MONTREAL (AP) -The executive board of the NHL Players' Association turned down an opportunity to reopen the collective bargaining agreement with the NHL on Friday, ensuring hockey labor peace through the 2010-11 season.
The union had until May to decide, but chose to make the announcement early during NHL All-Star weekend. The players' association can extend the deal, which ended the yearlong lockout in 2005, for another season if it chooses. That determination won't have to be made until May 2011.
"Today's announcement that the NHLPA's membership is committed to playing under the CBA for two more years is great news for all hockey fans," NHLPA executive director Paul Kelly said. "The players and their executive board decided that due to the current economic conditions as well as the players' focus on continuing to help grow this game and expose our great athletes to many more fans, now is not the appropriate time to enter complex labor negotiations."

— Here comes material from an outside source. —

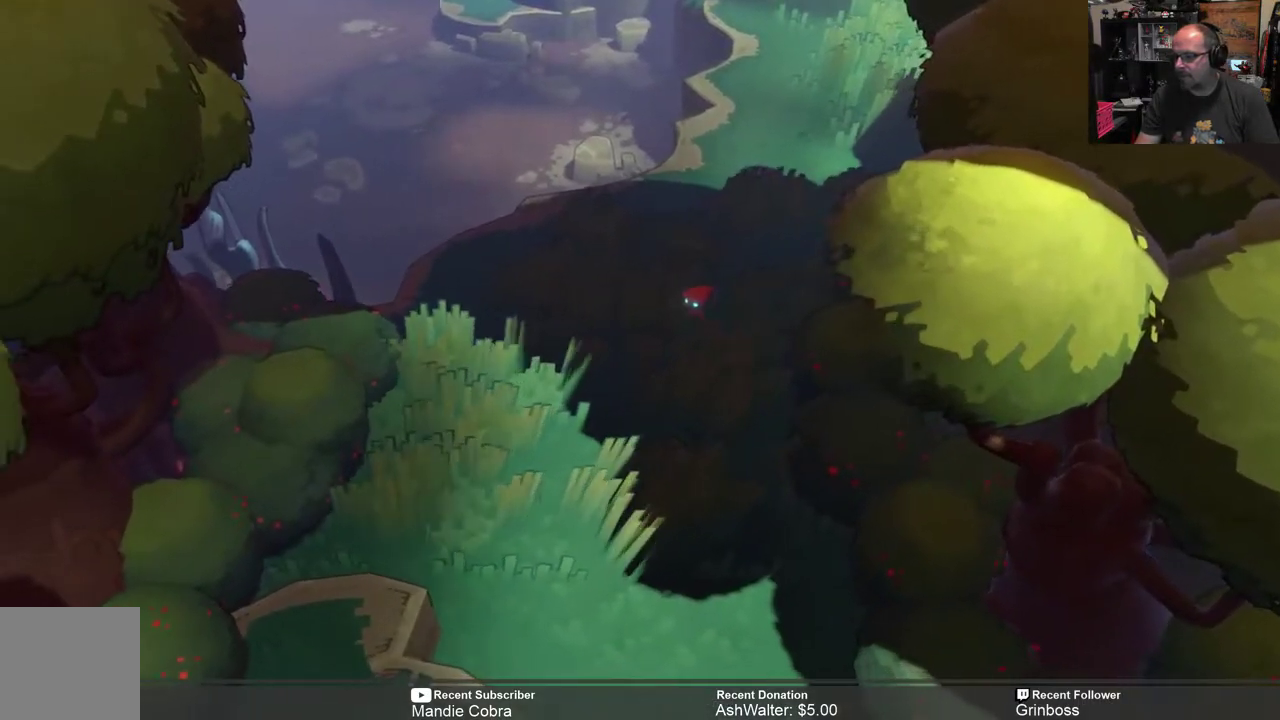
{"buttons": [], "left_stick": "center", "right_stick": "center", "events": [[50, "START", "down"], [133, "R2", "up"], [133, "START", "up"]]}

The NHL held out to get a "cost-certainty" model and finally convinced the union to accept a salary cap system after the 2004-05 season was canceled due to the lockout. League revenues have grown every year since, and the current minimum payroll for each team now exceeds the original cap ceiling of $39 million.
"This announcement certifies the players' endorsement of the collective bargaining agreement and affirms that the system is working in the manner anticipated from its inception," NHL commissioner Gary Bettman said in a statement. "We are extremely pleased that the league and the players now can move forward together and that the fans' focus can remain on the ice, where it belongs."